The FT also noted that the move could alienate some voters, and Labour’s shadow chancellor John McDonnell has tabled an urgent question for today, 4 July, on the corporation tax proposal.
The Times called in a leading article on 30 June for the UK to “steadily lower corporation tax to 10%”. A front page leader in The Sunday Times of 3 July outlined a “blueprint for a post-Brexit Britain” including “a 10% target for corporation tax and abolishing the 45% top income tax rate, paid for by streamlining the tax system and abolishing unnecessary reliefs”.
Tax justice campaigner and barrister David Quentin said today he was “astonished” to see that Paul Mason, economics editor at Channel 4 News and a Labour party member, is calling for corporation tax cuts. Mason told the BBC’s Newsnight on 1 July (35 mins in) that “we should slash business tax and boost business investment”. Quentin said the idea was “completely the opposite of what anyone advocating for greater equality in the UK or globally should be calling for”.
What do accountants and tax professionals think of this?

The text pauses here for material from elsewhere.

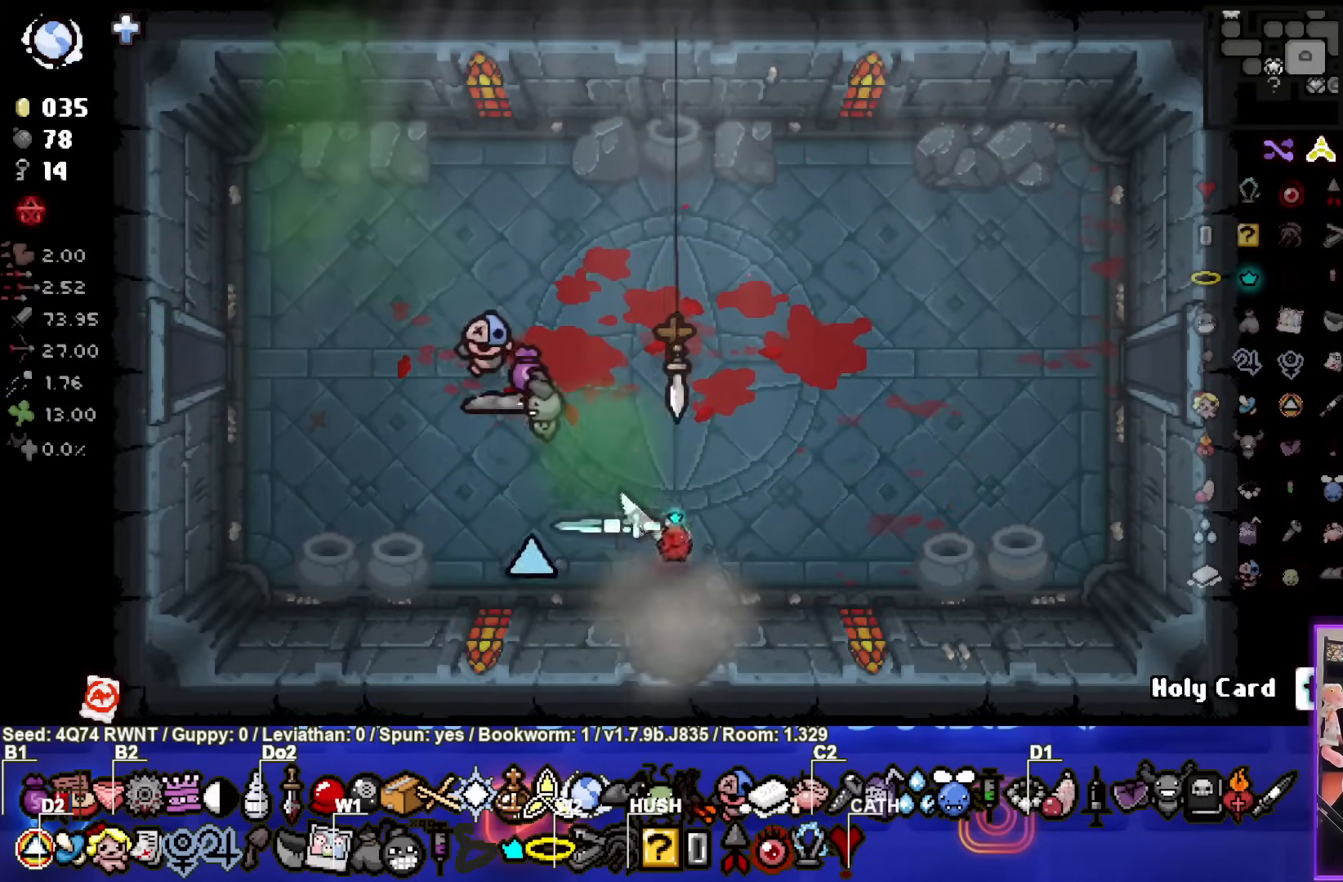
{"buttons": [], "left_stick": "center", "events": [[267, "left_stick", "center"]]}
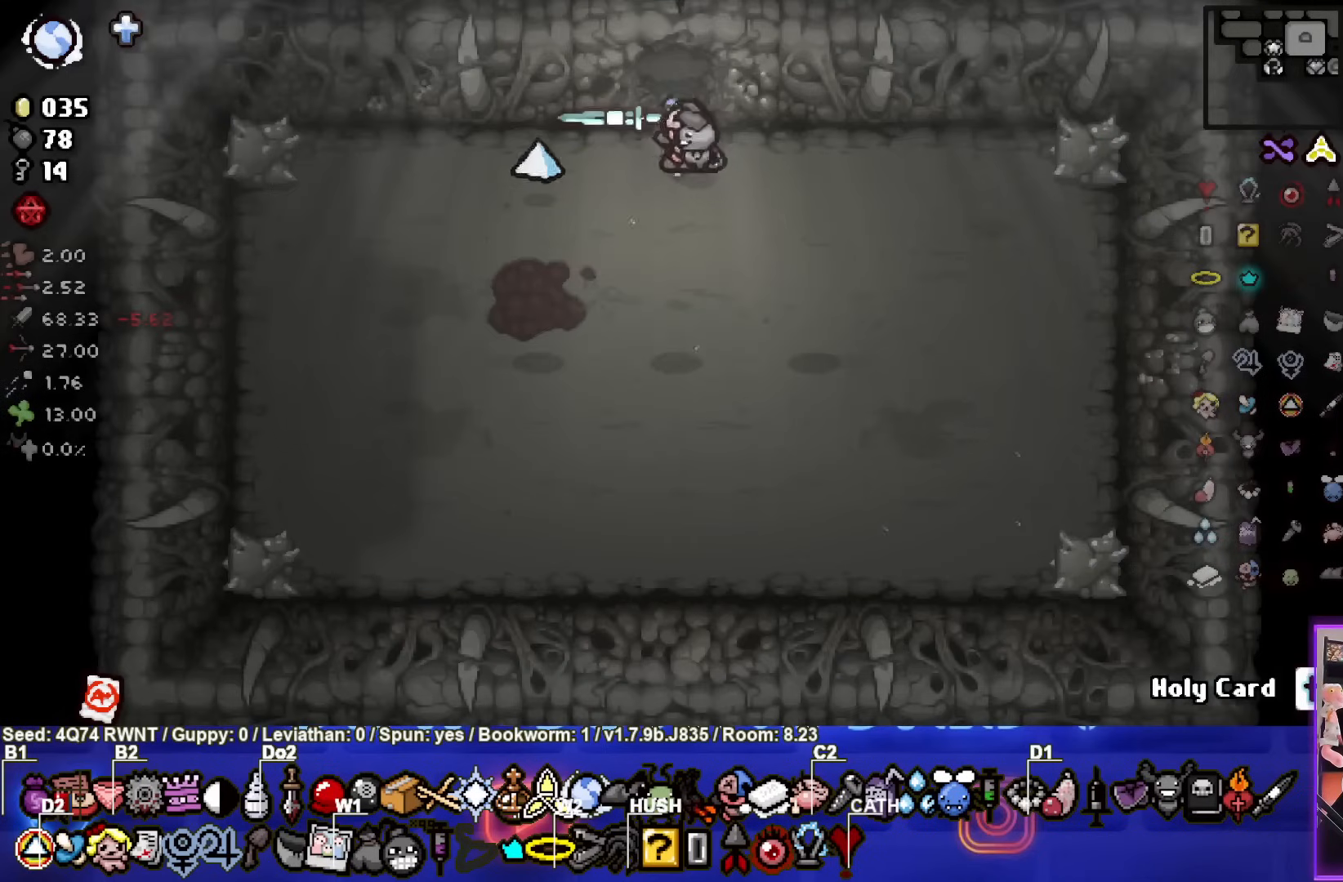
{"buttons": [], "left_stick": "up", "events": [[333, "left_stick", "up"]]}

Reuters has noted that the idea of further cuts “has been raised by some accountants and policy experts”. But the news agency went on to report that ACCA’s head of taxation, Chas Roy-Chowdhury, agreed with an OECD analysis (according to the report) that the UK could pay a high political price if it were to slash corporation tax.
Reuters quoted Roy-Chowdhury as saying that:
… if the UK did try to offer tax rulings or introduce tax incentives that were contrary to the EU’s rules against unfair tax competition between members, it could actually put companies off due to worries about retaliation.
No doubt I’ve seen only a small proportion of tax professionals’ tweets on the subject in the last day or so, but these two – from Heather Self of Pinsent Masons, and Jonathan Riley of Grant Thornton, are particularly interesting.
As I have reported at Tax Notes (paywall), MPs approved last week a planned cut in the rate of corporation tax to 17% from April 2020.